Dr. Wheler brings more than 20 years of experience in industry and academic clinical research to Codiak, including a strong track record of successful early-stage oncology drug development. A board-certified oncologist, she served most recently as chief medical officer of Bicara Therapeutics, where she designed and led the first-in-human Phase I/II trial for the company’s bi-functional antibody candidate, including building the clinical trial infrastructure, clinical operations team and KOL network. Previously, Dr. Wheler led first-in-human studies for novel immuno-oncology assets at Novartis Institutes for BioMedical Research. From 2006 to 2015, she worked in the Department of Investigational Cancer Therapeutics at the University of Texas MD Anderson Cancer Center where she served as Principal Investigator on more than 30 Phase 1 trials, including one of the first published trials of randomized data demonstrating benefit for treating patients with therapy matched to their tumor’s molecular profile. She is co-author on more than 145 peer-reviewed publications. Dr. Wheler completed fellowships in breast cancer medicine at Memorial Sloan Kettering Cancer Center and in oncology at Yale Cancer Center and her internal medicine residency at Columbia University Irving Medical Center and New York-Presbyterian Hospital. She received her A.B. from Princeton University and her M.D. from Weill Cornell Medical College in New York. With a background in the arts, Dr. Wheler also founded Collage, a nonprofit organization that brings personalized and innovative art programs to patients living with cancer.

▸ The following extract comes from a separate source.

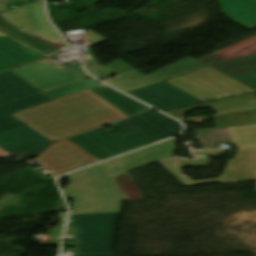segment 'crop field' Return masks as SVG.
Instances as JSON below:
<instances>
[{"label":"crop field","mask_w":256,"mask_h":256,"mask_svg":"<svg viewBox=\"0 0 256 256\" xmlns=\"http://www.w3.org/2000/svg\"><path fill=\"white\" fill-rule=\"evenodd\" d=\"M12 115L53 142L130 118L89 90Z\"/></svg>","instance_id":"8a807250"},{"label":"crop field","mask_w":256,"mask_h":256,"mask_svg":"<svg viewBox=\"0 0 256 256\" xmlns=\"http://www.w3.org/2000/svg\"><path fill=\"white\" fill-rule=\"evenodd\" d=\"M204 67L207 66L187 57L147 76L130 67L106 83L166 111L202 103L163 81Z\"/></svg>","instance_id":"ac0d7876"},{"label":"crop field","mask_w":256,"mask_h":256,"mask_svg":"<svg viewBox=\"0 0 256 256\" xmlns=\"http://www.w3.org/2000/svg\"><path fill=\"white\" fill-rule=\"evenodd\" d=\"M69 179L62 191L74 200L70 215L120 212L124 198L102 163L71 173Z\"/></svg>","instance_id":"34b2d1b8"},{"label":"crop field","mask_w":256,"mask_h":256,"mask_svg":"<svg viewBox=\"0 0 256 256\" xmlns=\"http://www.w3.org/2000/svg\"><path fill=\"white\" fill-rule=\"evenodd\" d=\"M0 30L48 55L66 46L46 20L42 0L0 13Z\"/></svg>","instance_id":"412701ff"},{"label":"crop field","mask_w":256,"mask_h":256,"mask_svg":"<svg viewBox=\"0 0 256 256\" xmlns=\"http://www.w3.org/2000/svg\"><path fill=\"white\" fill-rule=\"evenodd\" d=\"M119 215L70 216L65 236L78 239L76 253L112 252Z\"/></svg>","instance_id":"f4fd0767"},{"label":"crop field","mask_w":256,"mask_h":256,"mask_svg":"<svg viewBox=\"0 0 256 256\" xmlns=\"http://www.w3.org/2000/svg\"><path fill=\"white\" fill-rule=\"evenodd\" d=\"M166 83L200 99L216 100L243 95L255 90L207 67L168 81ZM205 102V101H204Z\"/></svg>","instance_id":"dd49c442"},{"label":"crop field","mask_w":256,"mask_h":256,"mask_svg":"<svg viewBox=\"0 0 256 256\" xmlns=\"http://www.w3.org/2000/svg\"><path fill=\"white\" fill-rule=\"evenodd\" d=\"M49 59L52 58L11 71L42 92L90 78L66 64L57 66L47 61Z\"/></svg>","instance_id":"e52e79f7"},{"label":"crop field","mask_w":256,"mask_h":256,"mask_svg":"<svg viewBox=\"0 0 256 256\" xmlns=\"http://www.w3.org/2000/svg\"><path fill=\"white\" fill-rule=\"evenodd\" d=\"M52 176L100 161L68 139L53 143L36 159Z\"/></svg>","instance_id":"d8731c3e"},{"label":"crop field","mask_w":256,"mask_h":256,"mask_svg":"<svg viewBox=\"0 0 256 256\" xmlns=\"http://www.w3.org/2000/svg\"><path fill=\"white\" fill-rule=\"evenodd\" d=\"M121 124L148 144L172 137L182 130L179 122L153 110L123 121Z\"/></svg>","instance_id":"5a996713"},{"label":"crop field","mask_w":256,"mask_h":256,"mask_svg":"<svg viewBox=\"0 0 256 256\" xmlns=\"http://www.w3.org/2000/svg\"><path fill=\"white\" fill-rule=\"evenodd\" d=\"M175 138L105 162L112 177L173 157Z\"/></svg>","instance_id":"3316defc"},{"label":"crop field","mask_w":256,"mask_h":256,"mask_svg":"<svg viewBox=\"0 0 256 256\" xmlns=\"http://www.w3.org/2000/svg\"><path fill=\"white\" fill-rule=\"evenodd\" d=\"M52 143L27 126L0 134V147L21 160L40 155Z\"/></svg>","instance_id":"28ad6ade"},{"label":"crop field","mask_w":256,"mask_h":256,"mask_svg":"<svg viewBox=\"0 0 256 256\" xmlns=\"http://www.w3.org/2000/svg\"><path fill=\"white\" fill-rule=\"evenodd\" d=\"M47 57L9 37L0 38V72Z\"/></svg>","instance_id":"d1516ede"},{"label":"crop field","mask_w":256,"mask_h":256,"mask_svg":"<svg viewBox=\"0 0 256 256\" xmlns=\"http://www.w3.org/2000/svg\"><path fill=\"white\" fill-rule=\"evenodd\" d=\"M195 153L199 154V155H204L205 158L181 161L177 156H175L173 158L160 161L158 163L160 165H162L168 172H170L175 178H177L181 183H183L186 186L222 182V180H223V178L233 160L232 158H229V160L219 178L193 181L190 178H188L182 174L181 169L184 167H187V166L207 167V154L223 153V151H208V152H195Z\"/></svg>","instance_id":"22f410ed"},{"label":"crop field","mask_w":256,"mask_h":256,"mask_svg":"<svg viewBox=\"0 0 256 256\" xmlns=\"http://www.w3.org/2000/svg\"><path fill=\"white\" fill-rule=\"evenodd\" d=\"M85 135L114 156L147 145L133 135H116L105 130L104 128L85 133Z\"/></svg>","instance_id":"cbeb9de0"},{"label":"crop field","mask_w":256,"mask_h":256,"mask_svg":"<svg viewBox=\"0 0 256 256\" xmlns=\"http://www.w3.org/2000/svg\"><path fill=\"white\" fill-rule=\"evenodd\" d=\"M87 35L89 39L82 40V42H85L86 46L85 49L88 53V55L79 56L87 70L95 77L101 79L104 78L110 74H113L115 72L119 73L129 67L127 64L122 62L121 60L115 61L109 65L101 67L98 62L93 57L90 47L95 46L97 44H100L102 42L107 41L106 39L102 38L101 36L95 34L92 31H86L85 34L77 35L78 37Z\"/></svg>","instance_id":"5142ce71"},{"label":"crop field","mask_w":256,"mask_h":256,"mask_svg":"<svg viewBox=\"0 0 256 256\" xmlns=\"http://www.w3.org/2000/svg\"><path fill=\"white\" fill-rule=\"evenodd\" d=\"M200 108H211L217 113L239 109H251L256 108V97L254 96V94L244 95L234 98L223 99L215 102H210L206 104L191 106L187 108L172 110L165 113L176 119H180L186 117V112Z\"/></svg>","instance_id":"d9b57169"},{"label":"crop field","mask_w":256,"mask_h":256,"mask_svg":"<svg viewBox=\"0 0 256 256\" xmlns=\"http://www.w3.org/2000/svg\"><path fill=\"white\" fill-rule=\"evenodd\" d=\"M229 19L250 30L256 27V0H219Z\"/></svg>","instance_id":"733c2abd"},{"label":"crop field","mask_w":256,"mask_h":256,"mask_svg":"<svg viewBox=\"0 0 256 256\" xmlns=\"http://www.w3.org/2000/svg\"><path fill=\"white\" fill-rule=\"evenodd\" d=\"M40 93L39 90L8 71L0 74V105Z\"/></svg>","instance_id":"4a817a6b"},{"label":"crop field","mask_w":256,"mask_h":256,"mask_svg":"<svg viewBox=\"0 0 256 256\" xmlns=\"http://www.w3.org/2000/svg\"><path fill=\"white\" fill-rule=\"evenodd\" d=\"M51 101L50 98L40 93L22 100H18L3 106H0V133L8 131L20 126H24L23 123L18 121L10 114Z\"/></svg>","instance_id":"bc2a9ffb"},{"label":"crop field","mask_w":256,"mask_h":256,"mask_svg":"<svg viewBox=\"0 0 256 256\" xmlns=\"http://www.w3.org/2000/svg\"><path fill=\"white\" fill-rule=\"evenodd\" d=\"M90 90L128 116L149 109V107L115 91L106 85L99 86Z\"/></svg>","instance_id":"214f88e0"},{"label":"crop field","mask_w":256,"mask_h":256,"mask_svg":"<svg viewBox=\"0 0 256 256\" xmlns=\"http://www.w3.org/2000/svg\"><path fill=\"white\" fill-rule=\"evenodd\" d=\"M256 53V36L252 37L246 41H243L239 44H236L232 47H229L223 51H220L216 54H213L211 56H208L204 59H201L199 61L205 62L209 61L212 62L208 64L209 66L213 67L218 64L231 61L237 58H241L250 54Z\"/></svg>","instance_id":"92a150f3"},{"label":"crop field","mask_w":256,"mask_h":256,"mask_svg":"<svg viewBox=\"0 0 256 256\" xmlns=\"http://www.w3.org/2000/svg\"><path fill=\"white\" fill-rule=\"evenodd\" d=\"M219 128L256 124V109L213 115Z\"/></svg>","instance_id":"dafd665d"},{"label":"crop field","mask_w":256,"mask_h":256,"mask_svg":"<svg viewBox=\"0 0 256 256\" xmlns=\"http://www.w3.org/2000/svg\"><path fill=\"white\" fill-rule=\"evenodd\" d=\"M232 77L256 69V54L213 67Z\"/></svg>","instance_id":"00972430"},{"label":"crop field","mask_w":256,"mask_h":256,"mask_svg":"<svg viewBox=\"0 0 256 256\" xmlns=\"http://www.w3.org/2000/svg\"><path fill=\"white\" fill-rule=\"evenodd\" d=\"M237 147L256 146V125L228 128Z\"/></svg>","instance_id":"a9b5d70f"},{"label":"crop field","mask_w":256,"mask_h":256,"mask_svg":"<svg viewBox=\"0 0 256 256\" xmlns=\"http://www.w3.org/2000/svg\"><path fill=\"white\" fill-rule=\"evenodd\" d=\"M97 80L90 78L88 80H84L81 82H77L65 87H61L55 90H52L50 92L45 93L47 96L51 97L52 99L56 100L61 97L77 93L83 90H87L96 86H99L100 84L96 83Z\"/></svg>","instance_id":"4177f3b9"},{"label":"crop field","mask_w":256,"mask_h":256,"mask_svg":"<svg viewBox=\"0 0 256 256\" xmlns=\"http://www.w3.org/2000/svg\"><path fill=\"white\" fill-rule=\"evenodd\" d=\"M69 139L101 160L113 157V155H111L109 152L104 150L102 147L94 143L92 140H90L83 134Z\"/></svg>","instance_id":"730fd06b"},{"label":"crop field","mask_w":256,"mask_h":256,"mask_svg":"<svg viewBox=\"0 0 256 256\" xmlns=\"http://www.w3.org/2000/svg\"><path fill=\"white\" fill-rule=\"evenodd\" d=\"M232 78L256 89V70Z\"/></svg>","instance_id":"eef30255"},{"label":"crop field","mask_w":256,"mask_h":256,"mask_svg":"<svg viewBox=\"0 0 256 256\" xmlns=\"http://www.w3.org/2000/svg\"><path fill=\"white\" fill-rule=\"evenodd\" d=\"M27 3H30V0H0V12L12 9L11 7L13 6L18 7ZM7 6L10 7L7 8Z\"/></svg>","instance_id":"ae1a2a85"},{"label":"crop field","mask_w":256,"mask_h":256,"mask_svg":"<svg viewBox=\"0 0 256 256\" xmlns=\"http://www.w3.org/2000/svg\"><path fill=\"white\" fill-rule=\"evenodd\" d=\"M73 256H112V253L73 254Z\"/></svg>","instance_id":"d3111659"},{"label":"crop field","mask_w":256,"mask_h":256,"mask_svg":"<svg viewBox=\"0 0 256 256\" xmlns=\"http://www.w3.org/2000/svg\"><path fill=\"white\" fill-rule=\"evenodd\" d=\"M9 155H7L6 153L2 152L0 150V158H4V157H8Z\"/></svg>","instance_id":"750c4746"},{"label":"crop field","mask_w":256,"mask_h":256,"mask_svg":"<svg viewBox=\"0 0 256 256\" xmlns=\"http://www.w3.org/2000/svg\"><path fill=\"white\" fill-rule=\"evenodd\" d=\"M4 35H5V34H3V33L0 32V36H4Z\"/></svg>","instance_id":"bd1437ed"}]
</instances>
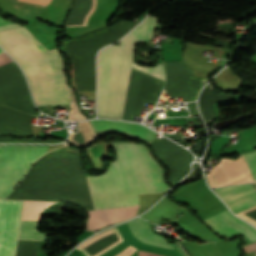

"Codiak has a rich pipeline of first-in-class molecules that leverages a deep understanding of exosome biology and engineering. These exquisitely constructed molecules combine targeted and immunomodulatory approaches that have previously been elusive—the potential to impact the lives of patients with cancer and other diseases is immense," said Dr. Wheler. "As an oncologist who has spent much of my career investigating new drugs designed to improve outcomes for patients, I see this as an tremendous opportunity: the science is compelling, the early clinical data support the desired product profile and the team is superb. I am excited to lend my experience to help lead the current clinical programs and work to guide the next programs into the clinic."

"I’m excited to welcome Jennifer to Codiak," said Dr. Sorensen. "With two oncology-focused programs now in the clinic and a third on track for IND this year, her background and experience will be incredibly valuable as we continue to advance these candidates. I look forward to collaborating with her as Codiak remains focused on moving the exoSTING and exoIL-12 clinical trials toward expected data read-outs later this year and prepares for the planned exoASO-STAT6 IND submission."